Rizk AY, Bedaiwy MA, Al-Inany HG. Fertil Steril 2005;83:367-370.

OBJECTIVE: To evaluate the effect of N-acetylcysteine (NAC), a mucolytic drug with insulin sensitizing properties, as an adjuvant therapy in subjects with polycystic ovary syndrome (PCOS) resistant to clomiphene citrate (CC). DESIGN: Placebo-controlled, double-blind randomized trial. SETTING: University-based hospital and private infertility practice. PATIENT(S): One hundred fifty women diagnosed with CC-resistant PCOS, aged 18-39 years undergoing therapy for infertility were included. INTERVENTION(S): The patients were assigned randomly to receive either NAC 1.2 g/d (group I) or placebo (group II) with CC 100 mg/d for 5 days starting at day 3 of the cycle. MAIN OUTCOME MEASURE(S): Ovulation rate and pregnancy rate (PR).
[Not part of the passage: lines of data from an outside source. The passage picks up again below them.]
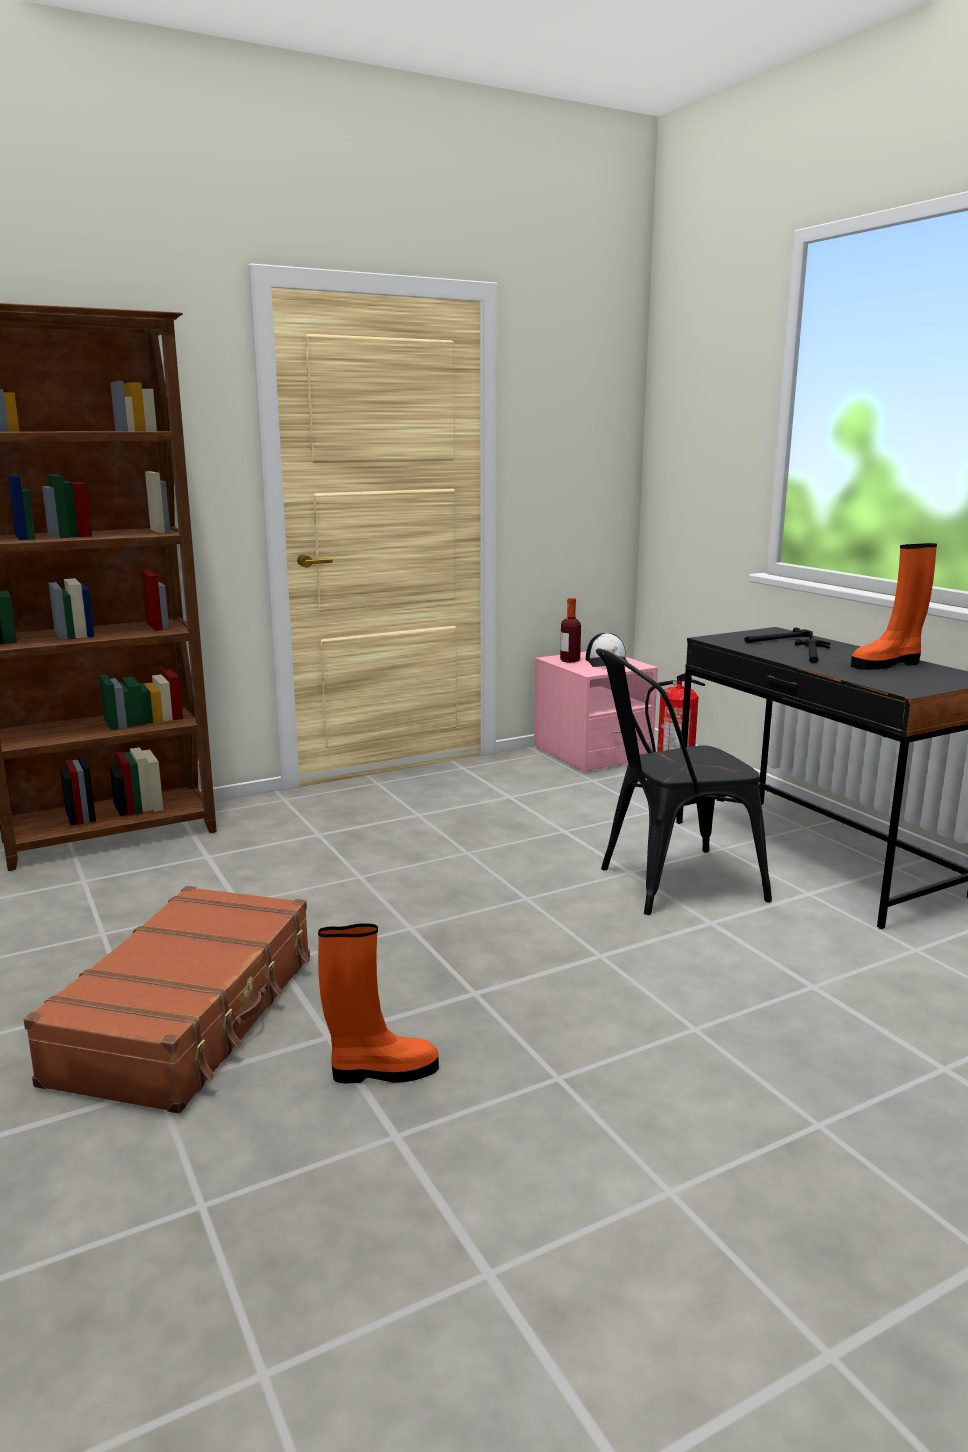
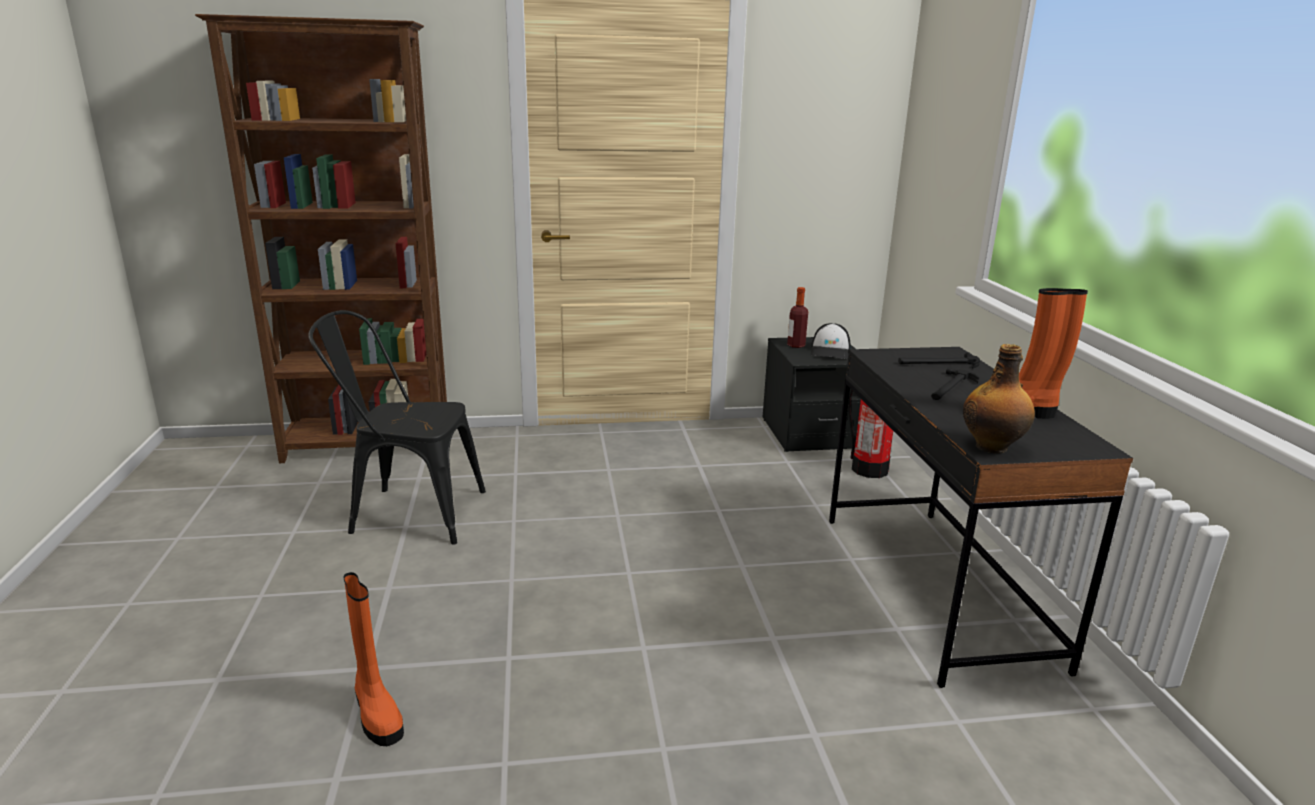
camera: 20 degrees right, 5 degrees up
(189, 1017) = (288, 622): brown suitcase -> none
(381, 1071) = (376, 713): orange boot -> orange boot turned 45 degrees clockwise
(592, 753) = (810, 433): pink nightstand -> black nightstand
(668, 883) = (767, 586): black chair -> black chair (407, 512)
(902, 686) = (992, 447): none -> bottle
RESULT(S): Combination of CC and NAC significantly increased both ovulation rate and PR in women with CC-resistant PCOS (49.3% vs. 1.3% and 21.3% vs. 0%, respectively). No cases of ovarian hyperstimulation syndrome (OHSS) were reported in the NAC group; two cases of miscarriage (12.5%) were reported. CONCLUSION(S): The NAC as an adjuvant to CC was more effective than placebo for CC-resistant patients with PCOS. It is safe and well tolerated.